I stayed crouched in a corner, shoeless, avoiding any human contact for the first five or six hours. Fortunately, I was amused by some of the stories I heard from people who were also victims of the long arm of the law. One guy actually called the police because someone threw a bottle through his window while he was home with his girlfriend. He went outside to wait for the cops and was tackled and taken to jail for “throwing a bottle at a window.” He tried to explain to them that he had, in fact, called them because someone else broke his window, but they apparently weren’t listening to anyone that night.

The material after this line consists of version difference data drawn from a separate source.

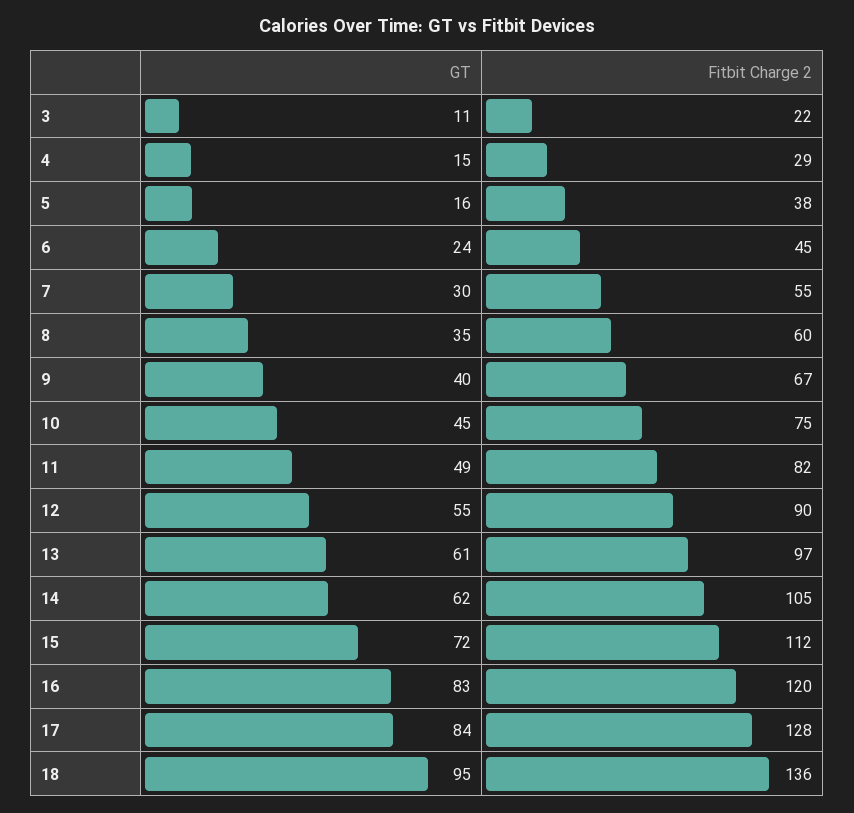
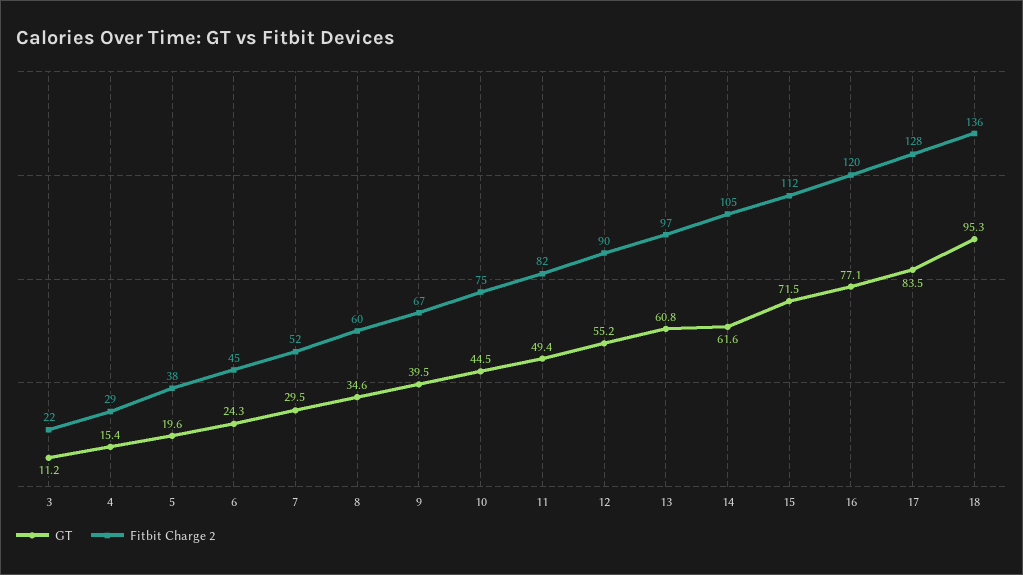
  {
    "GT": {
      "3": 11.2,
      "4": 15.4,
-     "5": 16,
+     "5": 19.6,
      "6": 24.3,
      "7": 29.5,
      "8": 34.6,
      "9": 39.5,
      "10": 44.5,
      "11": 49.4,
      "12": 55.2,
      "13": 60.8,
      "14": 61.6,
      "15": 71.5,
-     "16": 83,
+     "16": 77.1,
      "17": 83.5,
      "18": 95.3
    },
    "Fitbit Charge 2": {
      "3": 22,
      "4": 29,
      "5": 38,
      "6": 45,
-     "7": 55,
+     "7": 52,
      "8": 60,
      "9": 67,
      "10": 75,
      "11": 82,
      "12": 90,
      "13": 97,
      "14": 105,
      "15": 112,
      "16": 120,
      "17": 128,
      "18": 136
    }
  }

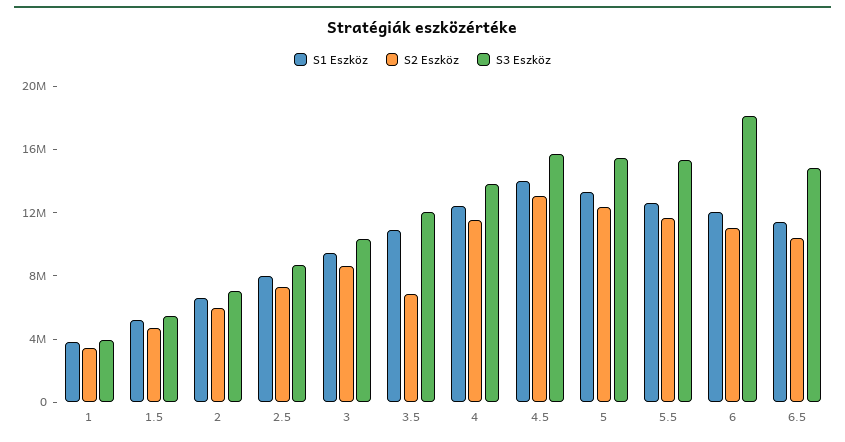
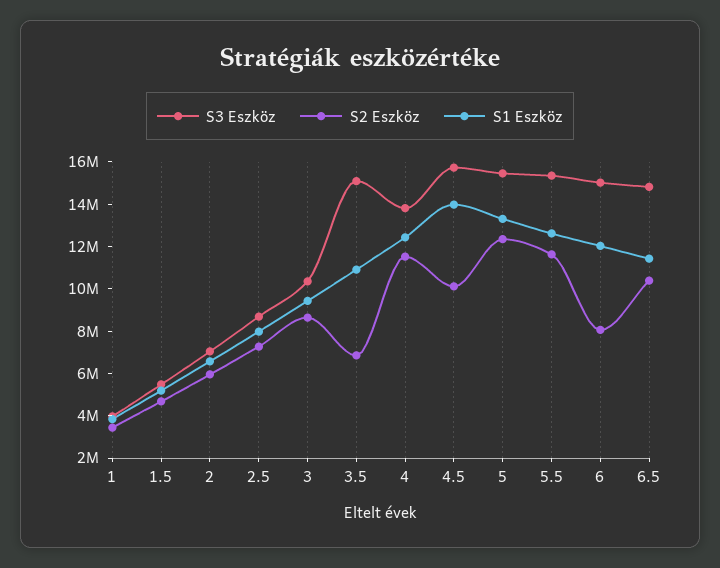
  {
    "S1 Eszköz": {
      "1": 4000000,
      "1.5": 5000000,
      "2": 6500000,
      "2.5": 8000000,
      "3": 9500000,
      "3.5": 11000000,
      "4": 12500000,
      "4.5": 14000000,
      "5": 13500000,
      "5.5": 12500000,
      "6": 12000000,
      "6.5": 11500000
    },
    "S2 Eszköz": {
      "1": 3500000,
      "1.5": 4500000,
      "2": 6000000,
      "2.5": 7500000,
      "3": 8500000,
      "3.5": 7000000,
      "4": 11500000,
-     "4.5": 13000000,
+     "4.5": 10000000,
      "5": 12500000,
      "5.5": 11500000,
-     "6": 11000000,
+     "6": 8000000,
      "6.5": 10500000
    },
    "S3 Eszköz": {
      "1": 4000000,
      "1.5": 5500000,
      "2": 7000000,
      "2.5": 8500000,
      "3": 10500000,
-     "3.5": 12000000,
+     "3.5": 15000000,
      "4": 14000000,
      "4.5": 15500000,
      "5": 15500000,
      "5.5": 15500000,
-     "6": 18000000,
+     "6": 15000000,
      "6.5": 15000000
    }
  }

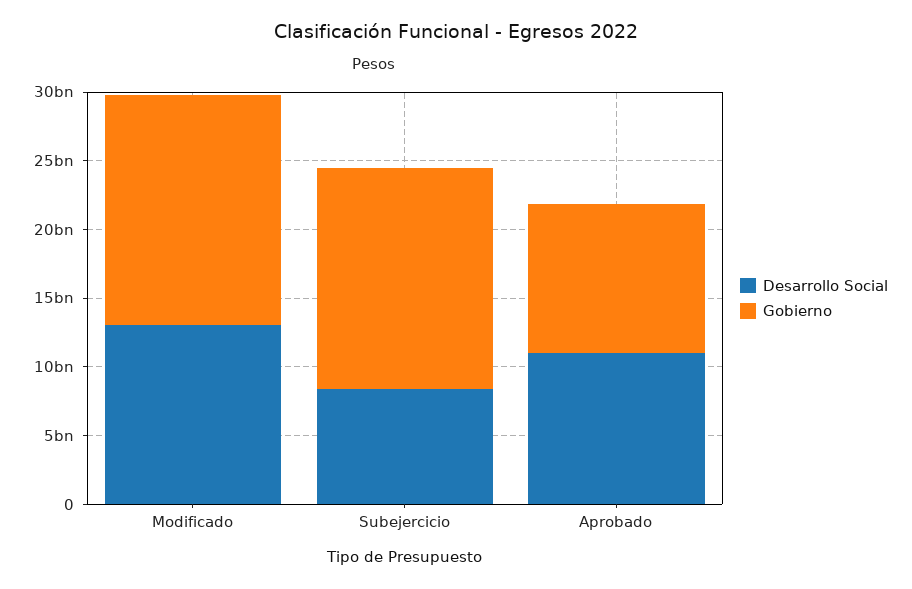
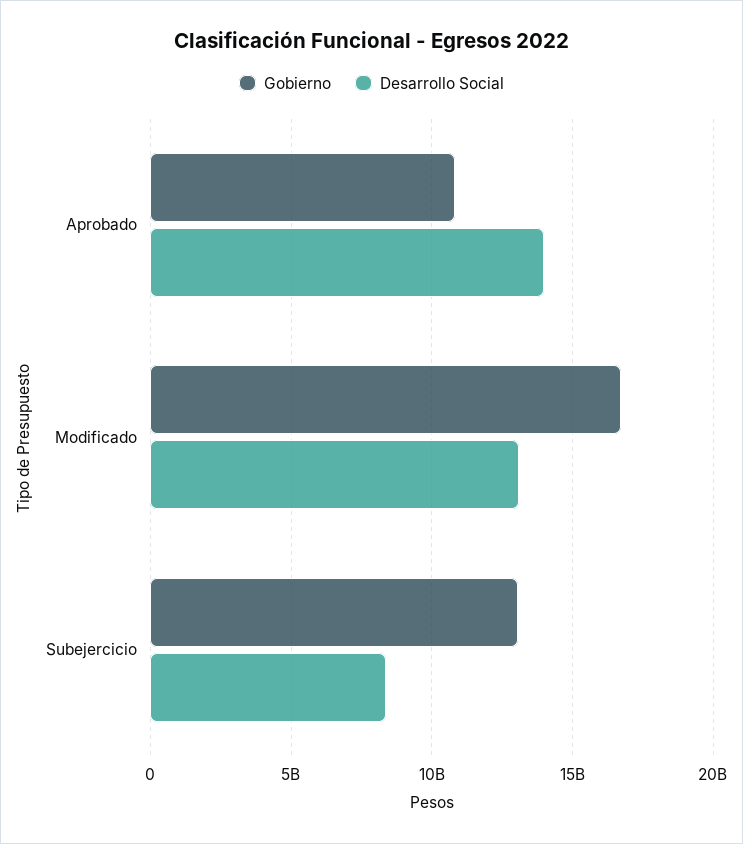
  {
    "Desarrollo Social": {
      "Modificado": 13000000000,
      "Subejercicio": 8500000000,
-     "Aprobado": 11000000000
+     "Aprobado": 14000000000
    },
    "Gobierno": {
      "Modificado": 16500000000,
-     "Subejercicio": 16000000000,
+     "Subejercicio": 13000000000,
      "Aprobado": 11000000000
    }
  }

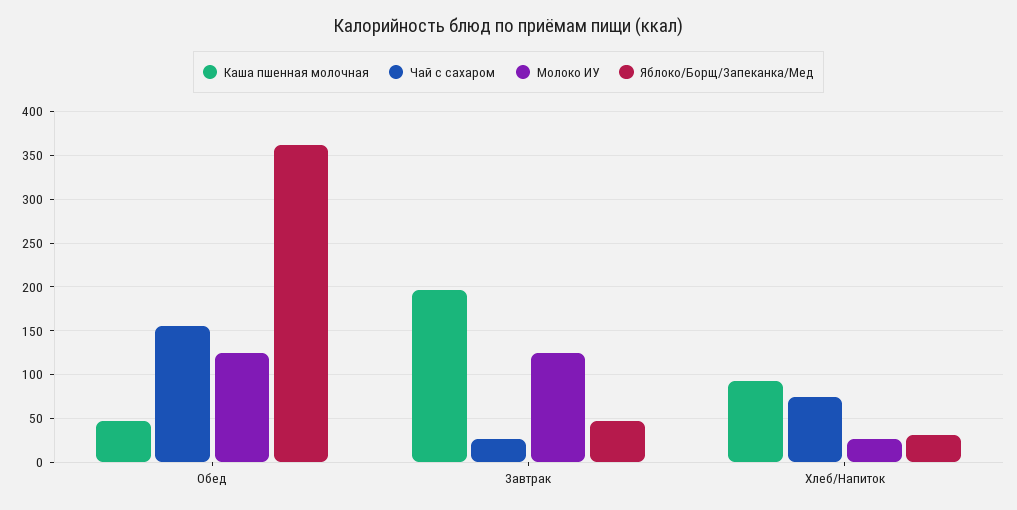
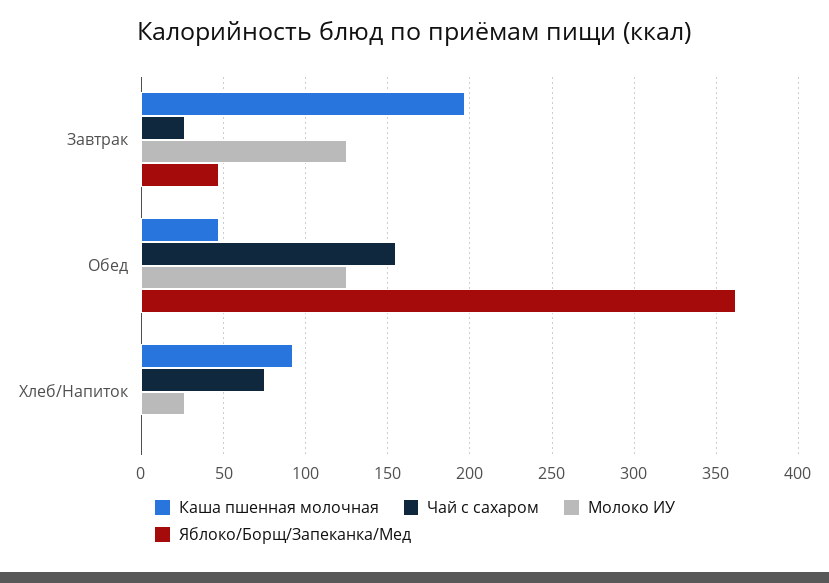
  {
    "Каша пшенная молочная": {
      "Обед": 45,
      "Завтрак": 195,
      "Хлеб/Напиток": 90
    },
    "Чай с сахаром": {
      "Обед": 155,
      "Завтрак": 25,
      "Хлеб/Напиток": 75
    },
    "Молоко ИУ": {
      "Обед": 125,
      "Завтрак": 125,
      "Хлеб/Напиток": 25
    },
    "Яблоко/Борщ/Запеканка/Мед": {
      "Обед": 360,
      "Завтрак": 45,
-     "Хлеб/Напиток": 30
+     "Хлеб/Напиток": 0
    }
  }

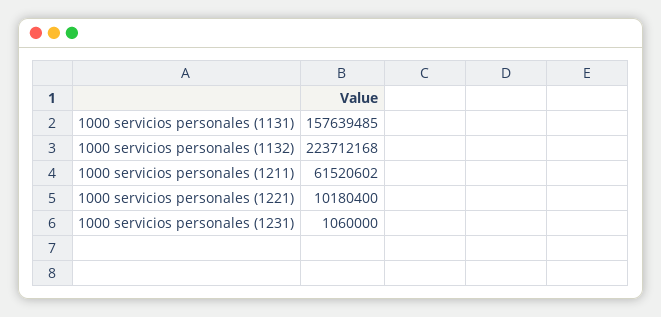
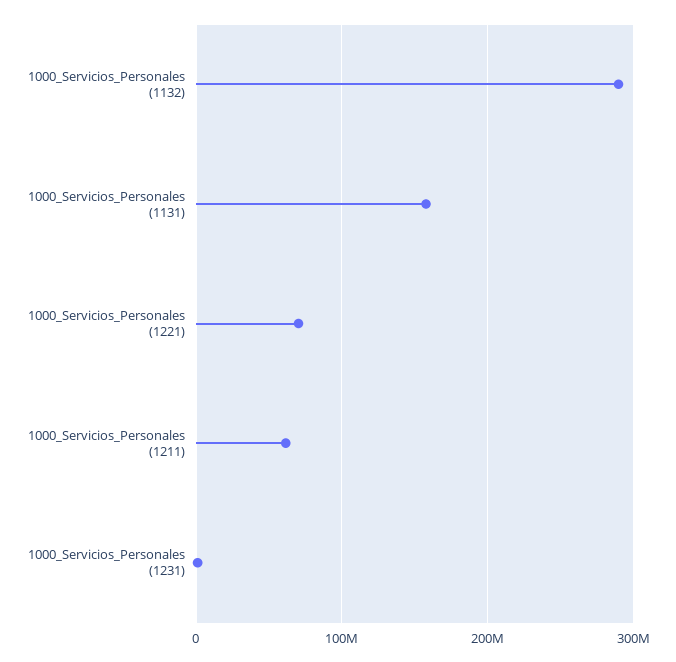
  {
    "1000 servicios personales (1131)": 157639485,
-   "1000 servicios personales (1132)": 223712168,
+   "1000 servicios personales (1132)": 290000000,
    "1000 servicios personales (1211)": 61520602,
-   "1000 servicios personales (1221)": 10180400,
+   "1000 servicios personales (1221)": 70000000,
    "1000 servicios personales (1231)": 1060000
  }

I was let out 14 hours later with a pain in my neck and a real passion to write this article in hopes of shedding some light on just how bad it can get if you even speak to an officer in I.V. I understand it was Halloween and the police were attempting to catch those few bad eggs, but what happened to me was appalling. This is clearly an abuse of power on the part of the police. I now have to tack a fat lawyer fee onto my out-of-state tuition tab just so this “resisting arrest” charge doesn’t show up on my criminal record.

To recap, I was arrested for asking an officer to prevent his horse from defecating on our property. He told me it was my responsibility to clean it up, jammed me against a staircase with the horse and arrested me. In defending myself, I told him that it was my property and he responded with “No, it’s not! You rent!”

I fear for the future of this one square mile we call home as police power increases each Halloween if it continues to be plagued by ever-increasing power in the hands of law enforcement and this failed justice system.